▶ **Work instruction**
Scan the records below for the line containing "50: (258, 232, 3.85)" and the line containing "14: (661, 314, 1.57)". Copy both, plus every line between, exactly.

Collected data

• • • • • • •

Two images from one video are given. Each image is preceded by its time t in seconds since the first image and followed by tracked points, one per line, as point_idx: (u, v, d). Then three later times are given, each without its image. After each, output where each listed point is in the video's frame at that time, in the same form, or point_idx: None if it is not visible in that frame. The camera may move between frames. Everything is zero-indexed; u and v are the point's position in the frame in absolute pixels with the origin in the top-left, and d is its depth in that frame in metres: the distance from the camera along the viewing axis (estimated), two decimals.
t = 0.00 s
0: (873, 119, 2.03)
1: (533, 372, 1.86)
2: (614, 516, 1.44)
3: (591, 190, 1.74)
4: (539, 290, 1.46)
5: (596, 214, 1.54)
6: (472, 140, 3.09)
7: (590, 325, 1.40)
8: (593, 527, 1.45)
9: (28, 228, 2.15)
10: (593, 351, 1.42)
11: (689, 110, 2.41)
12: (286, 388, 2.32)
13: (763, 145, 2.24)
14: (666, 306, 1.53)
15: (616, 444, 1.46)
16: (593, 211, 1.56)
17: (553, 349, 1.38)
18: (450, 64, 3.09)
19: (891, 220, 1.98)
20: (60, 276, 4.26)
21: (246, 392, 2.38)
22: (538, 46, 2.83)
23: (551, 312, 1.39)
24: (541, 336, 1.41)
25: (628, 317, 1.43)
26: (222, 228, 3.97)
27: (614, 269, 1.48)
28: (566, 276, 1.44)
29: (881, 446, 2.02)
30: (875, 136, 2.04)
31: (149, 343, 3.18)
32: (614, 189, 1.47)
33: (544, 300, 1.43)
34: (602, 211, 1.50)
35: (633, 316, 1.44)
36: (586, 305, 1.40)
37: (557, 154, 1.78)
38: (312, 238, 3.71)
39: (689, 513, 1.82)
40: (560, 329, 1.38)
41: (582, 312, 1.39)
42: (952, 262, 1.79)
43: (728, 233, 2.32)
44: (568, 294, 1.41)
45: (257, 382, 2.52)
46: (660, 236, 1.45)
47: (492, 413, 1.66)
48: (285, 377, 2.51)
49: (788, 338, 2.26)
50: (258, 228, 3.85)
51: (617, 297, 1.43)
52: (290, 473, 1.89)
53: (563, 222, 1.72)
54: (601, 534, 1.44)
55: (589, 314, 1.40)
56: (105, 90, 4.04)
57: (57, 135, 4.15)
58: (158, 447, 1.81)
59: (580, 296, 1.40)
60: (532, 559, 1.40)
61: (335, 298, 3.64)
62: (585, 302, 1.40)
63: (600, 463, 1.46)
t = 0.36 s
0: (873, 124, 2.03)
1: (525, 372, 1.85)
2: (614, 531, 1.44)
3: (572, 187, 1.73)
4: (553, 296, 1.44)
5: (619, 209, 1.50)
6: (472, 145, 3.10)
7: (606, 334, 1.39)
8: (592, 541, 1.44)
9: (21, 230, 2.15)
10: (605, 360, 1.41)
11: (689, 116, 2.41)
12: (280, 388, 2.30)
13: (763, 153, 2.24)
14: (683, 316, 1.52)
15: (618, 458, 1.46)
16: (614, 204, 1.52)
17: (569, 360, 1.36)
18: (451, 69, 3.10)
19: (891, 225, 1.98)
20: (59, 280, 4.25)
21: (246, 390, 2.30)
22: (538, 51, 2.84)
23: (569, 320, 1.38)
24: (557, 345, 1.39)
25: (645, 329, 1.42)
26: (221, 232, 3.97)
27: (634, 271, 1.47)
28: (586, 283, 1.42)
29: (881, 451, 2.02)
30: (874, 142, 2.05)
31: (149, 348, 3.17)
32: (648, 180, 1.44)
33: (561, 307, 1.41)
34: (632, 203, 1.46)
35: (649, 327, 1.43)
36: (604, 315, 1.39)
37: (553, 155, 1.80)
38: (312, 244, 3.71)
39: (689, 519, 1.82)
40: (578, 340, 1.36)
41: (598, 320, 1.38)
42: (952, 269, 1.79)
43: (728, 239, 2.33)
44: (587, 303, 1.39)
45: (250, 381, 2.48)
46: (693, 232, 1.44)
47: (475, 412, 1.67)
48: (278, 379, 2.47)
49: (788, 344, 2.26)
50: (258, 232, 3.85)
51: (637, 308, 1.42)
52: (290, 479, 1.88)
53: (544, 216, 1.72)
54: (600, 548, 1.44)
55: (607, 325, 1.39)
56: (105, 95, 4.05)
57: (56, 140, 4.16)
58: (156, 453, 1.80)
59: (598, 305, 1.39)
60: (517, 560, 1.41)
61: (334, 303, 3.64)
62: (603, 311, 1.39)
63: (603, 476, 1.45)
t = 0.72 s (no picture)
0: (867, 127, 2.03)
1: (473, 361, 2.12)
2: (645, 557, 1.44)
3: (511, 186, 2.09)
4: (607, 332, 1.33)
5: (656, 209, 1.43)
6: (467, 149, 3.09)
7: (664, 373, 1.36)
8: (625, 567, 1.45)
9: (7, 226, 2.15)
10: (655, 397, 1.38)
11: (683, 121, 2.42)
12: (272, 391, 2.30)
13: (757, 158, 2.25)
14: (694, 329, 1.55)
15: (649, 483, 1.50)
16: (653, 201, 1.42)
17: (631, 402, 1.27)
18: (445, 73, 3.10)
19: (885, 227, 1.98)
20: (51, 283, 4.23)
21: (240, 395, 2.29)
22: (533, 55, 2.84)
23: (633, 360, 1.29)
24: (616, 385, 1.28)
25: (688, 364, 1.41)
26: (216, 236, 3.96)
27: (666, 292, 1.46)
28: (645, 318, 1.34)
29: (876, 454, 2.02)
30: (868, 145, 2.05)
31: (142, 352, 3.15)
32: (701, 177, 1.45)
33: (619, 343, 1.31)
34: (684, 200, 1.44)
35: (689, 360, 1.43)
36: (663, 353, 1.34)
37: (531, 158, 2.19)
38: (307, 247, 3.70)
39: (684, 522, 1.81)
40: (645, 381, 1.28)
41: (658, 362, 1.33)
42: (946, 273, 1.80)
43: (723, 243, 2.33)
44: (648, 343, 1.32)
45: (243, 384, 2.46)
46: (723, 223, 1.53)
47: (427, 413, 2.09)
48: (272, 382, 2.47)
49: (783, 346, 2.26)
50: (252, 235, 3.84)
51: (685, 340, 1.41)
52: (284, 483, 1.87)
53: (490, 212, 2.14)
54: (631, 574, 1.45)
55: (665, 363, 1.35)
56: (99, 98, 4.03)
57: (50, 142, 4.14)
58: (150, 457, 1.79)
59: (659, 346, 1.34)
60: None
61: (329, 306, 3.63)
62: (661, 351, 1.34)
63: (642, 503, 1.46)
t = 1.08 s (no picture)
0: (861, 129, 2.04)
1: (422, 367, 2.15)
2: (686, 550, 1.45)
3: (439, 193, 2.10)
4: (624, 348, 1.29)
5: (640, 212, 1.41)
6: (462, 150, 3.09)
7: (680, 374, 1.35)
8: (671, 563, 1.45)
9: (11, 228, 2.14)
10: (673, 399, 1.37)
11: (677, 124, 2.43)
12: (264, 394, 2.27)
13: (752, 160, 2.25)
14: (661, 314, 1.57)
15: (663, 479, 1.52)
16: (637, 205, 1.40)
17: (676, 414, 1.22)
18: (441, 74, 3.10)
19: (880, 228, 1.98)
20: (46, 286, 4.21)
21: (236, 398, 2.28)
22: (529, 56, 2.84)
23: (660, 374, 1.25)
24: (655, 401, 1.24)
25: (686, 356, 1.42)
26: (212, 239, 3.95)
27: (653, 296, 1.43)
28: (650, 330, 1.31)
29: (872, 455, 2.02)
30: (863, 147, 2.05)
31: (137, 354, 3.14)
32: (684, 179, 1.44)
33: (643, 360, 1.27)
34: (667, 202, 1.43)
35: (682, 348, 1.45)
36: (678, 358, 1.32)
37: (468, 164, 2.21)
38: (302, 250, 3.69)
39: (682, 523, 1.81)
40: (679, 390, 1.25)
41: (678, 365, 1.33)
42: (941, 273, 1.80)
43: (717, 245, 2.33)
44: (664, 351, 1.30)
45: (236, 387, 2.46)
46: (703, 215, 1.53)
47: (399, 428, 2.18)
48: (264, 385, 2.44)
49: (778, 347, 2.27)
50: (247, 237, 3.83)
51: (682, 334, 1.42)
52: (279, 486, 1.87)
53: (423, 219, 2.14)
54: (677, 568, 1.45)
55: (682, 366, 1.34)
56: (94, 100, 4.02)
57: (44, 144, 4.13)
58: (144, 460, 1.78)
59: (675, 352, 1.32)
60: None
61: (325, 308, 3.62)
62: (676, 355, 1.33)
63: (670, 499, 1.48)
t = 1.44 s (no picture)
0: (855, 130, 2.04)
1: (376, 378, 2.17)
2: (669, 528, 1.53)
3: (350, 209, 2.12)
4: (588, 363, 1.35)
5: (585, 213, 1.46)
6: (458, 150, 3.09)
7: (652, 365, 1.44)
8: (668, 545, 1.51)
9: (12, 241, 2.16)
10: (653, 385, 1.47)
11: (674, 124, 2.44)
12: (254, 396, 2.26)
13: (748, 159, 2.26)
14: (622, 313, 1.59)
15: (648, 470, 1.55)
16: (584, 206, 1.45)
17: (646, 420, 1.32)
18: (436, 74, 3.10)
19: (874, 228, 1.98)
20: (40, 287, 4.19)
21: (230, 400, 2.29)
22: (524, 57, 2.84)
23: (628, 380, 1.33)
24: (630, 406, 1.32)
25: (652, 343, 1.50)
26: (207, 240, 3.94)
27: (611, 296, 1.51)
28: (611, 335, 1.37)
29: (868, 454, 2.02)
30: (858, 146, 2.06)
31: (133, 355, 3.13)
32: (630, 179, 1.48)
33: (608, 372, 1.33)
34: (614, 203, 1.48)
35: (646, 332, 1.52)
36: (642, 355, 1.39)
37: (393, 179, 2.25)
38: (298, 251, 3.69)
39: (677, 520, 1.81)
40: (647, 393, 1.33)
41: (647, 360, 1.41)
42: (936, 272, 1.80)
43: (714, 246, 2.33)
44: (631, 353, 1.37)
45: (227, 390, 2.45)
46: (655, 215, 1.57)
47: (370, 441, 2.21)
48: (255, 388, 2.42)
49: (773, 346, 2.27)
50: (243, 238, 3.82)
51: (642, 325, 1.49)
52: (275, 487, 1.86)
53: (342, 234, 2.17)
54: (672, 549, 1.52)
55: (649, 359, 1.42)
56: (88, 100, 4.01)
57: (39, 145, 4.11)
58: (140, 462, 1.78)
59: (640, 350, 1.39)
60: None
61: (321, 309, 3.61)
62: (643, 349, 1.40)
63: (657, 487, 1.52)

• • • • • • •

▶ **Answer to this task**
50: (258, 232, 3.85)
51: (637, 308, 1.42)
52: (290, 479, 1.88)
53: (544, 216, 1.72)
54: (600, 548, 1.44)
55: (607, 325, 1.39)
56: (105, 95, 4.05)
57: (56, 140, 4.16)
58: (156, 453, 1.80)
59: (598, 305, 1.39)
60: (517, 560, 1.41)
61: (334, 303, 3.64)
62: (603, 311, 1.39)
63: (603, 476, 1.45)
t = 0.72 s (no picture)
0: (867, 127, 2.03)
1: (473, 361, 2.12)
2: (645, 557, 1.44)
3: (511, 186, 2.09)
4: (607, 332, 1.33)
5: (656, 209, 1.43)
6: (467, 149, 3.09)
7: (664, 373, 1.36)
8: (625, 567, 1.45)
9: (7, 226, 2.15)
10: (655, 397, 1.38)
11: (683, 121, 2.42)
12: (272, 391, 2.30)
13: (757, 158, 2.25)
14: (694, 329, 1.55)
15: (649, 483, 1.50)
16: (653, 201, 1.42)
17: (631, 402, 1.27)
18: (445, 73, 3.10)
19: (885, 227, 1.98)
20: (51, 283, 4.23)
21: (240, 395, 2.29)
22: (533, 55, 2.84)
23: (633, 360, 1.29)
24: (616, 385, 1.28)
25: (688, 364, 1.41)
26: (216, 236, 3.96)
27: (666, 292, 1.46)
28: (645, 318, 1.34)
29: (876, 454, 2.02)
30: (868, 145, 2.05)
31: (142, 352, 3.15)
32: (701, 177, 1.45)
33: (619, 343, 1.31)
34: (684, 200, 1.44)
35: (689, 360, 1.43)
36: (663, 353, 1.34)
37: (531, 158, 2.19)
38: (307, 247, 3.70)
39: (684, 522, 1.81)
40: (645, 381, 1.28)
41: (658, 362, 1.33)
42: (946, 273, 1.80)
43: (723, 243, 2.33)
44: (648, 343, 1.32)
45: (243, 384, 2.46)
46: (723, 223, 1.53)
47: (427, 413, 2.09)
48: (272, 382, 2.47)
49: (783, 346, 2.26)
50: (252, 235, 3.84)
51: (685, 340, 1.41)
52: (284, 483, 1.87)
53: (490, 212, 2.14)
54: (631, 574, 1.45)
55: (665, 363, 1.35)
56: (99, 98, 4.03)
57: (50, 142, 4.14)
58: (150, 457, 1.79)
59: (659, 346, 1.34)
60: None
61: (329, 306, 3.63)
62: (661, 351, 1.34)
63: (642, 503, 1.46)
t = 1.08 s (no picture)
0: (861, 129, 2.04)
1: (422, 367, 2.15)
2: (686, 550, 1.45)
3: (439, 193, 2.10)
4: (624, 348, 1.29)
5: (640, 212, 1.41)
6: (462, 150, 3.09)
7: (680, 374, 1.35)
8: (671, 563, 1.45)
9: (11, 228, 2.14)
10: (673, 399, 1.37)
11: (677, 124, 2.43)
12: (264, 394, 2.27)
13: (752, 160, 2.25)
14: (661, 314, 1.57)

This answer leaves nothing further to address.